BEGIN DATASET EXCERPTS

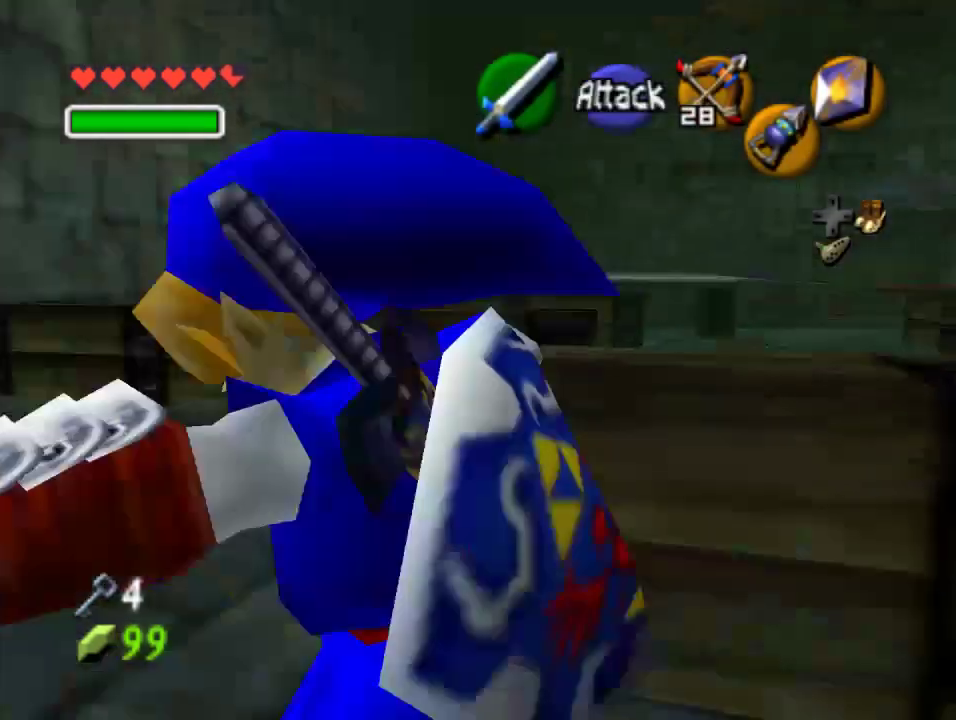
{"buttons": [], "left_stick": "up-right", "events": [[100, "Z", "up"], [467, "left_stick", "up-right"]]}
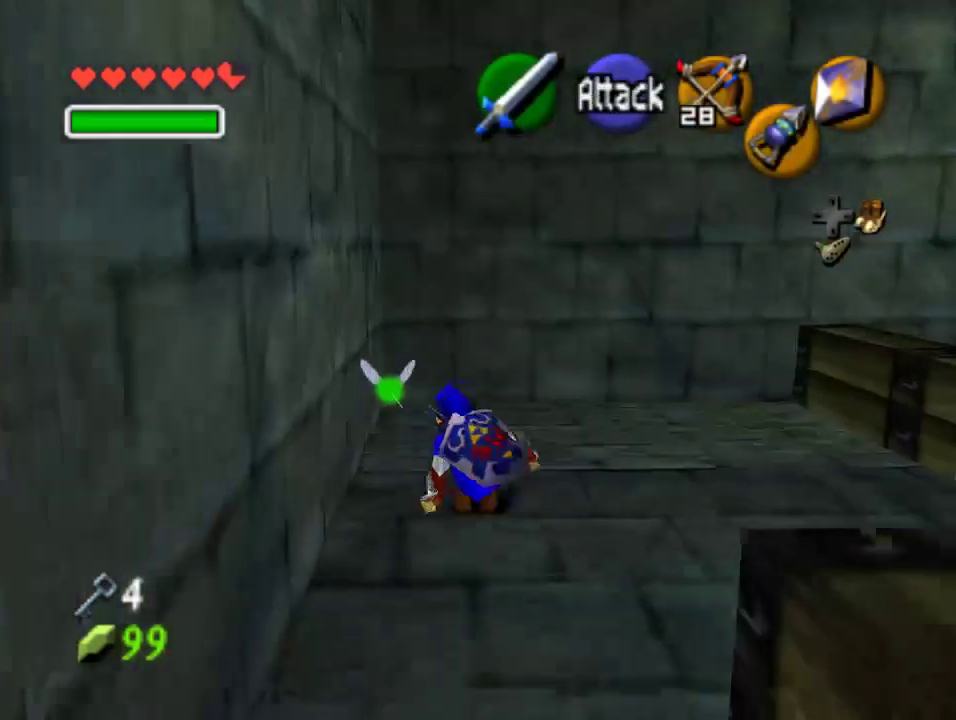
{"buttons": [], "left_stick": "up-right", "events": [[167, "left_stick", "up"], [400, "left_stick", "up-right"]]}
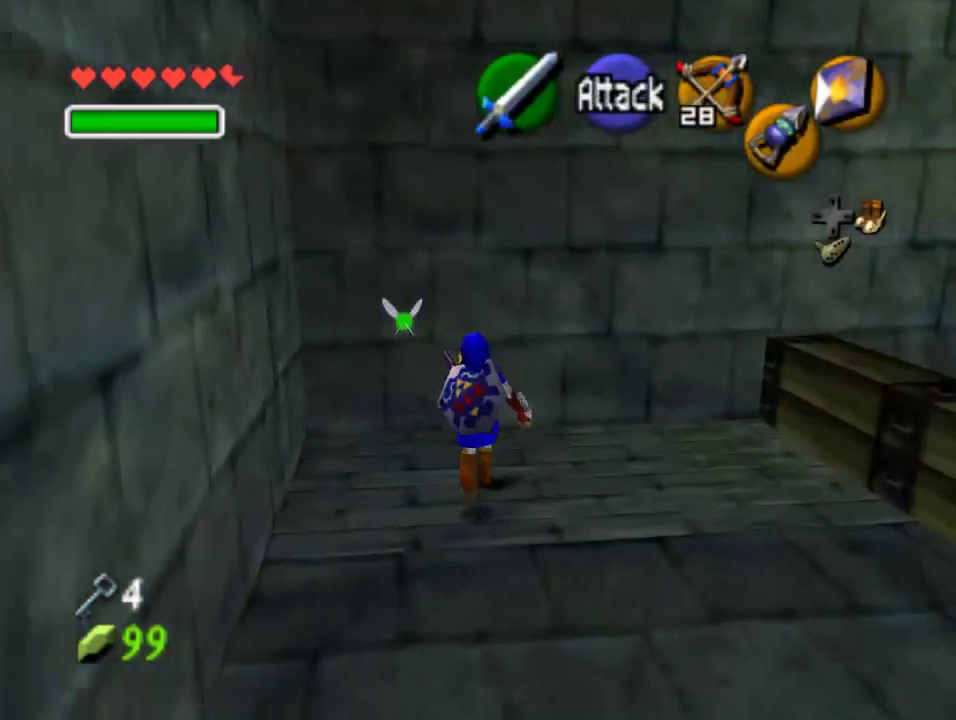
{"buttons": [], "left_stick": "up-left", "events": [[400, "left_stick", "up-left"]]}
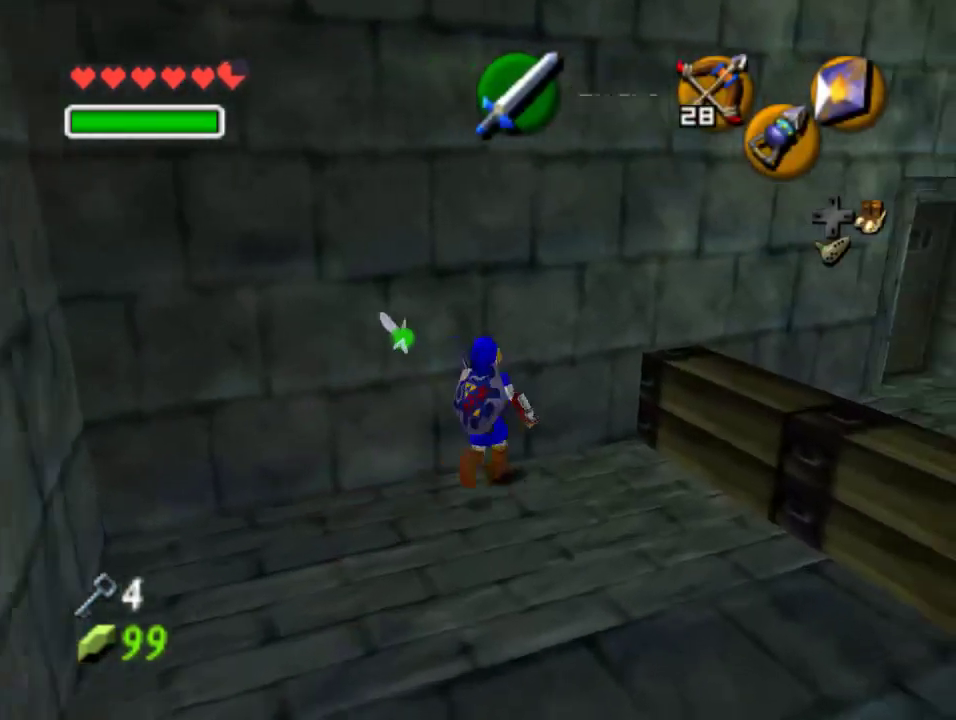
{"buttons": [], "left_stick": "center", "events": [[133, "left_stick", "center"], [167, "Z", "down"], [333, "Z", "up"], [400, "left_stick", "left"], [467, "left_stick", "center"]]}
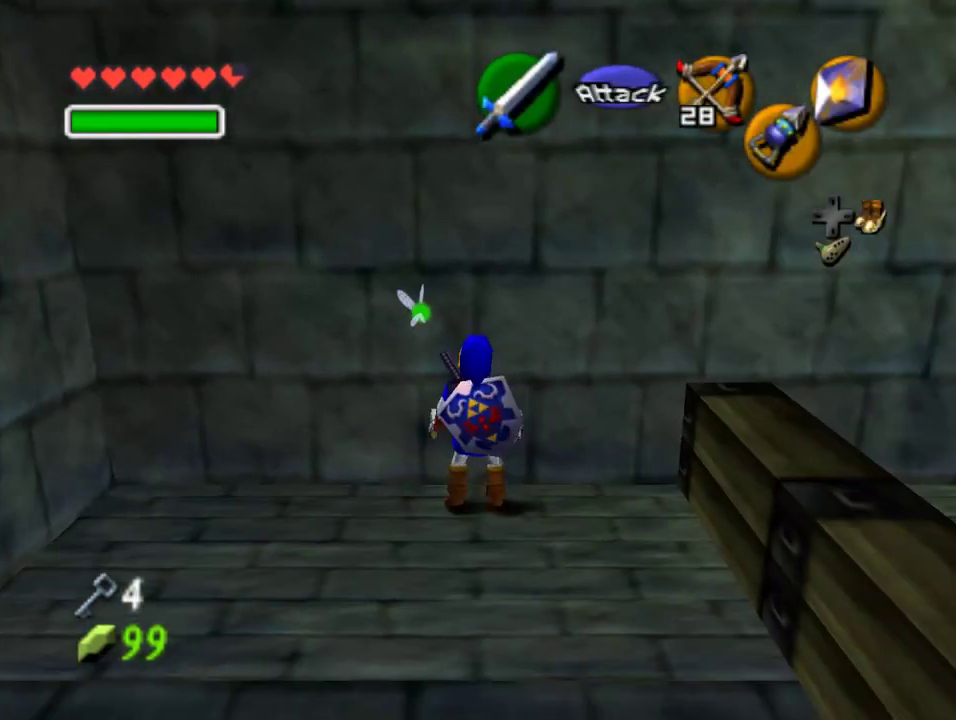
{"buttons": ["Z"], "left_stick": "down", "events": [[67, "Z", "down"], [200, "left_stick", "down"]]}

END DATASET EXCERPTS

* [WHAT THE EXERCISE ASKS]:
Could you transcribe every entry above exactly, leaving out the images?

* [TASK OUTPUT]:
{"buttons": [], "left_stick": "up-right", "events": [[100, "Z", "up"], [467, "left_stick", "up-right"]]}
{"buttons": [], "left_stick": "up-right", "events": [[167, "left_stick", "up"], [400, "left_stick", "up-right"]]}
{"buttons": [], "left_stick": "up-left", "events": [[400, "left_stick", "up-left"]]}
{"buttons": [], "left_stick": "center", "events": [[133, "left_stick", "center"], [167, "Z", "down"], [333, "Z", "up"], [400, "left_stick", "left"], [467, "left_stick", "center"]]}
{"buttons": ["Z"], "left_stick": "down", "events": [[67, "Z", "down"], [200, "left_stick", "down"]]}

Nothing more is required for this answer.